BAALBEK, Lebanon: In eastern Lebanon’s city of Baalbek, the Jawhari family gathered around a gaping crater where their home once stood, tears streaming as they tried to make sense of the destruction.
“It is heart-breaking. A heartache that there is no way we will ever recover from,” said Lina Jawhari, her voice breaking as she hugged relatives who came to support the family.
“Our world turned upside down in a second.”
The home, which was a gathering place for generations, was reduced to rubble by an Israeli airstrike on Nov. 1, leaving behind shattered memories and twisted fragments of a once-vibrant life.
The family, like thousands of Lebanese, were returning to check on their properties after the US-mediated ceasefire between Israel and Hezbollah went into effect early Wednesday.

BACKGROUND

Israeli airstrikes have left a massive trail of destruction across Lebanon.
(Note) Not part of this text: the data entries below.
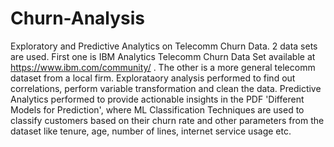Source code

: # Churn-Analysis
Exploratory and Predictive Analytics on Telecomm Churn Data. 2 data sets are used. First one is IBM Analytics Telecomm Churn Data Set available at https://www.ibm.com/community/ . The other is a more general telecomm dataset from a local firm. Explorataory analysis performed to find out correlations, perform variable transformation and clean the data. Predictive Analytics performed to provide actionable insights in the PDF 'Different Models for Prediction', where ML Classification Techniques are used to classify customers based on their churn rate and other parameters from the dataset like tenure, age, number of lines, internet service usage etc.

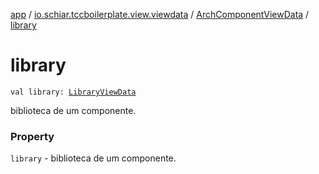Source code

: [app](../../index.md) / [io.schiar.tccboilerplate.view.viewdata](../index.md) / [ArchComponentViewData](index.md) / [library](./library.md)

# library

`val library: `[`LibraryViewData`](../-library-view-data/index.md)

biblioteca de um componente.

### Property

`library` - biblioteca de um componente.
Intense Israeli airstrikes over the past two months leveled entire neighborhoods in eastern and southern Lebanon, as well as the southern suburbs of Beirut.
Nearly 1.2 million people have been displaced.
The airstrikes have left a massive trail of destruction across the country.
A photo of the Jawhari family’s home — taken on a phone by Louay Mustafa, Lina’s nephew — is a visual reminder of what had been. As the family sifted through the rubble, each fragment recovered called them to gather around it.
A worn letter sparked a collective cheer, while a photo of their late father triggered sobs. Reda Jawhari had built the house for his family and was a craftsman who left behind a legacy of metalwork. The sisters cried and hoped to find a piece of the mosque-church structure built by their father. Minutes later, they lifted a mangled piece of metal from the debris. They clung to it, determined to preserve a piece of his legacy.
“Different generations were raised with love ... Our life was filled with music, dance, and dabke (traditional dance). This is what the house is made up of. And suddenly, they destroyed our world. Our world turned upside down in a second. It is inconceivable. It is inconceivable,” Lina said.
Despite their determination, the pain of losing their home and the memories tied to it remains raw.
Rouba Jawhari, one of four sisters, had one regret.
“We are sad we did not take my mom and dad’s photos with us. If only we took the photos,” she said, clutching an ID card and a bag of photos and letters recovered from the rubble.
“It didn’t cross our mind. We thought it was two weeks and we will be back.”
The airstrike that obliterated the Jawhari home came without warning, striking at 1:30 p.m. on what was otherwise an ordinary Friday.
Their neighbor, Ali Wehbe, also lost his home. He had stepped out for food a few minutes before the missile hit and rushed back to find his brother searching for him under the rubble.
“Every brick holds a memory,” he said, gesturing to his library.
“Under every book you would find a story.”